La
Spagna punta su
Expo 2015 per rafforzare la propria immagine di Paese capace di coniugare forse come nessun altro tradizione e innovazione; di proporre materie prime di qualità, prodotti d’eccellenza, una biodiversità iscritta in un territorio variegato, radici culturali molteplici che affondano nella storia della Penisola Iberica e trovano sfogo nel sistema delle autonomie, cui buona parte del programma dei sei mesi è dedicato. Il tutto sotto il cappello della
nueva cocina española: ossia con l’apporto dei grandi chef creativi, alcuni assurti ormai all’Olimpo mondiale dell’alta cucina, tanti altri più giovani che spingono dal basso per dimostrarsi degni eredi.
Pochi altri padiglioni possono vantare così tante “firme” illustri. La Spagna a Expo significa
Joan Roca a Milano per una
ponencia di circa un’ora sotto gli stucchi pregiati di Sala Alessi, a Palazzo Marino (ne abbiamo parlato
qui) o la Settimana del cava (ne abbiamo parlato
qui). La lezione di
Carme Ruscalleda in occasione della Giornata Nazionale della Spagna a Expo Milano 2015, lunedì scorso, o il
cooking show di
Ricard Camarena ieri sera a Eataly Smeraldo. E tanto altro ancora.
Ma del padiglione parliamo, innanzi tutto. Ispirato a una serra, è progettato dallo studio
b720 Fermín Vázquez Arquitectos, ha una superficie di 3.300 mq. E’ una struttura a doppia navata che rappresenta la fusione delle eccellenze che rendono la Spagna famosa in tutto il mondo: tradizione e innovazione.
La parte centrale di Expo Spagna 2015 è costituita dalla mostra “Il linguaggio del sapore” e si sviluppa attorno ad alcune parole chiave: salute (con molteplici riferimenti ai benefici della dieta mediterranea), qualità (spazio ai prodotti, che sono anche acquistabili in una
tienda interna), efficienza (“Siamo l’orto d’Europa”), sostenibilità (del quale sono simbolo i beati maiali neri iberici che grufolano indisturbati nella
dehesa extremeña, lo abbiamo raccontato
qui e
qui), e poi tradizione e avanguardia, che si guardano da pareti contrapposte dell’esposizione narrando i riti di ieri e le tecniche dell’oggi e del domani, la grattugia e il sifone, il territorio e la sferificazione.
L’immaginazione di un cuoco e il suo quaderno di appunti guidano i visitatori in un viaggio attraverso i paesaggi e gli allevamenti, le coltivazioni, i sistemi produttivi, i laboratori gastronomici e le cantine vinicole del Paese. Un percorso audiovisivo di scoperta e di creazione, che ispira il nostro cuoco a preparare una grande festa gastronomica, alla quale siamo invitati.

*Dati sui confini delle regioni*:
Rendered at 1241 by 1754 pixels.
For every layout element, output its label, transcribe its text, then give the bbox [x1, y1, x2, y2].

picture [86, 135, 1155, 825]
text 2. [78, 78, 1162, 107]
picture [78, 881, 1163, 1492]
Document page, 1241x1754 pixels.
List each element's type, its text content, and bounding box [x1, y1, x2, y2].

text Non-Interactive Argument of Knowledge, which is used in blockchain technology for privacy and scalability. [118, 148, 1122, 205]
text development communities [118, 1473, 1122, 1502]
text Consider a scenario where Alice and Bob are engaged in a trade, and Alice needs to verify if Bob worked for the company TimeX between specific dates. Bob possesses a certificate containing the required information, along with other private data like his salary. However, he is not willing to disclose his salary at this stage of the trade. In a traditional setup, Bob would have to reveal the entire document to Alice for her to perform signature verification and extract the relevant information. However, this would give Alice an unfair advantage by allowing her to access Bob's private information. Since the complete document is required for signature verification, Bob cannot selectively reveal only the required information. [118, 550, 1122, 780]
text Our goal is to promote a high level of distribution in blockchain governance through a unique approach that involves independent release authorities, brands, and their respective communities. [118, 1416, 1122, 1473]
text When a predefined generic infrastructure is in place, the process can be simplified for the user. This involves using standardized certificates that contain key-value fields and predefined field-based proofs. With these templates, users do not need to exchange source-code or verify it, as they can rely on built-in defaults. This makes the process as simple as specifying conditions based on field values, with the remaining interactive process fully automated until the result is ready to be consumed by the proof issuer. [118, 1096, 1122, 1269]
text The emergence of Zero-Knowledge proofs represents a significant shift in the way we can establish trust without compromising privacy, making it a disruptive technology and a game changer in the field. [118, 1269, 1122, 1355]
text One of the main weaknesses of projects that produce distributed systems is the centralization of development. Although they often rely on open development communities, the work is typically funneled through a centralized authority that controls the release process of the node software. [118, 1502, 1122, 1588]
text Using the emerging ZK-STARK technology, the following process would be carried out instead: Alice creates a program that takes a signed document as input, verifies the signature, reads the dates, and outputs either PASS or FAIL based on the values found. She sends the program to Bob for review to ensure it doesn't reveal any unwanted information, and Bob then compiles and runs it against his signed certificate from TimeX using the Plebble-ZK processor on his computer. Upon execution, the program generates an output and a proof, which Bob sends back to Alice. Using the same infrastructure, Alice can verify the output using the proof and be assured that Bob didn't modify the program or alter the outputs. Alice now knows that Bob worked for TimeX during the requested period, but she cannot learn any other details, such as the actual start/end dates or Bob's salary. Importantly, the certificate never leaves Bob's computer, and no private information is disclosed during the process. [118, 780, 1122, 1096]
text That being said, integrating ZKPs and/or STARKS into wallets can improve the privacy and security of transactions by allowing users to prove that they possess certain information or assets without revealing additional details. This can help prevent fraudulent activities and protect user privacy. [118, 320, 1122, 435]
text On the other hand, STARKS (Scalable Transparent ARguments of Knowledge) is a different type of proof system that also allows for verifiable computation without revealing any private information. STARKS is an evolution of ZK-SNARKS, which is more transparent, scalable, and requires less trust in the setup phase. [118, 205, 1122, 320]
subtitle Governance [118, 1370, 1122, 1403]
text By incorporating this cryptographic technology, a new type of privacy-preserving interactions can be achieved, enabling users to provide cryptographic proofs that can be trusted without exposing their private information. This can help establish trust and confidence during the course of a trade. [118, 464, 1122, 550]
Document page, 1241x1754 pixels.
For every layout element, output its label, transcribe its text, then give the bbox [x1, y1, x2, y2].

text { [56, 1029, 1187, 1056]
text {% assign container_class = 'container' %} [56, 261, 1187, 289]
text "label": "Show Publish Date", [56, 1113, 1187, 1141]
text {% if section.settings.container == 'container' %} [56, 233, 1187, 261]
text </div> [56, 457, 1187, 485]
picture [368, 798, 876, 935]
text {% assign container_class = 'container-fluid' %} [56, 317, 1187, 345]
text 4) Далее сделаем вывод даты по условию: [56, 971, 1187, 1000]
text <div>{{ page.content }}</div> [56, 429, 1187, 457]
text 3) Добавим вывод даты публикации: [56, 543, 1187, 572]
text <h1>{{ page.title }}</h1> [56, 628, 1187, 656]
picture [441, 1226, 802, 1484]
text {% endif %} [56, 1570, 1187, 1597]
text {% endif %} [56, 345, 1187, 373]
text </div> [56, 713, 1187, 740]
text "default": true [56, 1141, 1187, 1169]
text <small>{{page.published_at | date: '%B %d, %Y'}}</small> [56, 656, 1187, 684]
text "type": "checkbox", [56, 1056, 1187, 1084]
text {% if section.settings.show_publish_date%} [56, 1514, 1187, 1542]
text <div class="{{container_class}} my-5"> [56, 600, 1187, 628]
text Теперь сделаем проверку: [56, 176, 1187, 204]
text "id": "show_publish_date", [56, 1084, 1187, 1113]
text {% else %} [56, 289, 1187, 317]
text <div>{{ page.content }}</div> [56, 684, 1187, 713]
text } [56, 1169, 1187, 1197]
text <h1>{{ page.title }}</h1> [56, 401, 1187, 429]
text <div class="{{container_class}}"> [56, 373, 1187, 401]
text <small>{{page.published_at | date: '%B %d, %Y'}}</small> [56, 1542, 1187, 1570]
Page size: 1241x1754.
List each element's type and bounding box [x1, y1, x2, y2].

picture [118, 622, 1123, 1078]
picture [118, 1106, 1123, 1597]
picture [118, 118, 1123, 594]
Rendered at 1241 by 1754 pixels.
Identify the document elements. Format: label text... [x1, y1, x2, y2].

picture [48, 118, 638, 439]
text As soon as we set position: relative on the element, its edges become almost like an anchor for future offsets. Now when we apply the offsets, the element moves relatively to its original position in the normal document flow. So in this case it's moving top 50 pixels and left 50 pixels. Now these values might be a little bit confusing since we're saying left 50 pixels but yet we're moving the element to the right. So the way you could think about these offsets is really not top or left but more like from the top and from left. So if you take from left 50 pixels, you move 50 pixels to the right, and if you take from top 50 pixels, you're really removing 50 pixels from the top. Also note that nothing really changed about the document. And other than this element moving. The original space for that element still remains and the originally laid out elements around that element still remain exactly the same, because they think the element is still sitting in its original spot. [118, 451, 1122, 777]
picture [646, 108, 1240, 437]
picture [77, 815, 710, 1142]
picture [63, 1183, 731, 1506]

*Obiettivo*: Prosegui l'articolo sul padiglione della Spagna a Expo Milano 2015, riprendendo subito dopo la sua ultima frase.

*Risposta scritta*:
Tutto trova una naturale sintesi, in Spagna, proprio come a Expo Spagna 2015. Qui c’è la
taperia dove arde una
parrilla pronta a grigliare grandi carni basche, e un
chiringuito all’aperto che richiama un
patio de naranjos (giardino degli aranci), elemento tipico della cultura iberica. Bisogna salire all’ultimo piano per accedere invece al ristorante gourmet, dove si susseguono
los cocineros invitati via via da ciascuna
comunidad autonoma. Bisogna ridiscendere, invece, per ammirare l’installazione “Il viaggio del sapore”, creata da
Antoni Miralda: una ventina di valigie multimediali, più una grande, esterna al padiglione, per raccontare i percorsi storico-geografici di alimenti selezionati per il loro significato culturale, l'iconografia popolare, la loro inevitabile presenza nei processi culinari che fanno parte della ricchezza della cucina spagnola: riso, maiale, patata, baccalà, pepe, cacao, uva, bovino, agnello, uova, polipo e così via.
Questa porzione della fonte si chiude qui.